The FAO numbers – particularly on primary forest area – are in line with those presented by WRI and GFW. As WRI states, this is largely due to the success of the forest moratorium. Although there is always room for further improvement, the point is that there has been significant improvement already.

OECD Ag Outlook: Palm vs EU oilseeds

The OECD Agricultural Outlook was released on July 16, and the long-term projections make for sobering reading for EU oilseed producers, but positive reading for palm oil producers.

The overall projections for consumption of vegetable oils in the developed world are flat. But worse, biodiesel demand in developed countries – i.e. the European Union, the developed world’s only significant biodiesel market – looks set to flatten and fall over the next decade.

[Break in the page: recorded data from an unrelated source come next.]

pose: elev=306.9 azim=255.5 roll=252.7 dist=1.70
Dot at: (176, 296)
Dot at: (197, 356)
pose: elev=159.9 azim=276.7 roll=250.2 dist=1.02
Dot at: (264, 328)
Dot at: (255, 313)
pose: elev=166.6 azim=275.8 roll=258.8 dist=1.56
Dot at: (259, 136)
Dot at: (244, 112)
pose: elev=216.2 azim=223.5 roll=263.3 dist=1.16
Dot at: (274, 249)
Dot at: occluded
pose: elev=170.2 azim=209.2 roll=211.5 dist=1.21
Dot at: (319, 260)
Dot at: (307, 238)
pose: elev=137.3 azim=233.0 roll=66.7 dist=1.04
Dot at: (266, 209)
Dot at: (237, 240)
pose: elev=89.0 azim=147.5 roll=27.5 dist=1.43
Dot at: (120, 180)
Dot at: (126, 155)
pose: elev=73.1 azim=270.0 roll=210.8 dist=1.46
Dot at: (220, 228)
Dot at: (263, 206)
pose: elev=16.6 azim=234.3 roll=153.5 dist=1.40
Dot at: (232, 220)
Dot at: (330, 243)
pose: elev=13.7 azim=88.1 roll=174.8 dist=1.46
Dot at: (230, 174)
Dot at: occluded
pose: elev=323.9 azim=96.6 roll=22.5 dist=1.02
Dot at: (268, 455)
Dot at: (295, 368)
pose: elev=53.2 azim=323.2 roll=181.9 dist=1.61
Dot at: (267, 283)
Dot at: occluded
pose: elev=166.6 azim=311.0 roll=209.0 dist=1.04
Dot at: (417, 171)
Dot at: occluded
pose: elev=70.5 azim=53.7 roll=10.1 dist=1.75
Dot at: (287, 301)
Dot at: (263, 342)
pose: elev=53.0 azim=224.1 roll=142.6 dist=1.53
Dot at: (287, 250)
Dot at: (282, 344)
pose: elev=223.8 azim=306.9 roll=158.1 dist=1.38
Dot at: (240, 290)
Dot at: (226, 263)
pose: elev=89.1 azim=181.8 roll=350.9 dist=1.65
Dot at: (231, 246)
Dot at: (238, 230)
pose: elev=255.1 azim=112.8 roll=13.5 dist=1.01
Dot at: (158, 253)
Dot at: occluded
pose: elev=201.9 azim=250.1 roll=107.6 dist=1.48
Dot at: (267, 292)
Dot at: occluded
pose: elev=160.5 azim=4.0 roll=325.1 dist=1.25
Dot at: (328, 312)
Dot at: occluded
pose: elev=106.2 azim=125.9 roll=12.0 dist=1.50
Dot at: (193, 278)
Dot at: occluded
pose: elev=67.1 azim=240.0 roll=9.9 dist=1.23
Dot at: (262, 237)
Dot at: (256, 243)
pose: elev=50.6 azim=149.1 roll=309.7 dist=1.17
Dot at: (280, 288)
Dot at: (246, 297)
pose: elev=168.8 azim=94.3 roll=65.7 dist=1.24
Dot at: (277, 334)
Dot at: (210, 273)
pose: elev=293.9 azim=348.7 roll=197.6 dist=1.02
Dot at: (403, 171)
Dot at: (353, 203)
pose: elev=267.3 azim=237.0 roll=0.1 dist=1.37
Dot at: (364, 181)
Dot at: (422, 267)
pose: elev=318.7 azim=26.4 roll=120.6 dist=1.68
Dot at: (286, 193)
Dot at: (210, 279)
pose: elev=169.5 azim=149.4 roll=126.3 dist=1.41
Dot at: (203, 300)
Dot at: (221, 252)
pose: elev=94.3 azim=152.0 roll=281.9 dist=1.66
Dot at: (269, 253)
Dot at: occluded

This is contrasted with developing countries, where vegetable oil demand looks set to grow by around 20 per cent over the next decade. Similarly, where all major producers of vegetable oil are expecting production to increase (e.g. palm oil is expecting annual production growth of 1.5 per cent), the EU is looking at a slight decline of 0.2 per cent annually).

This underlines the lack of competitiveness of EU oilseed producers. Although the EU is the second-largest producer of oilseeds (which excludes palm and soy), it is not an exporter of significance. It will never be able to produce vegetable oil to meet demand on global biodiesel and vegetable oil markets.

This further underlines why EU farm groups and policymakers remains consistently paranoid, defensive and protectionist about vegetable oil in the EU.  

In Brief

Illegal Soy Imports?

The Brazilian soybean industry appears likely to be in line for ‘palm oil treatment’. A new paper published in Science argues that 17 to 20 per cent of beef and soy exports to the EU from Brazil are ‘contaminated’ with ‘illegal deforestation’. The authors directly target the EU-Mercosur Free Trade Agreement as a way of safeguarding Brazil’s forests going forward. Sound familiar? Unsurprisingly, the work appears to have strong funding links to the European Union.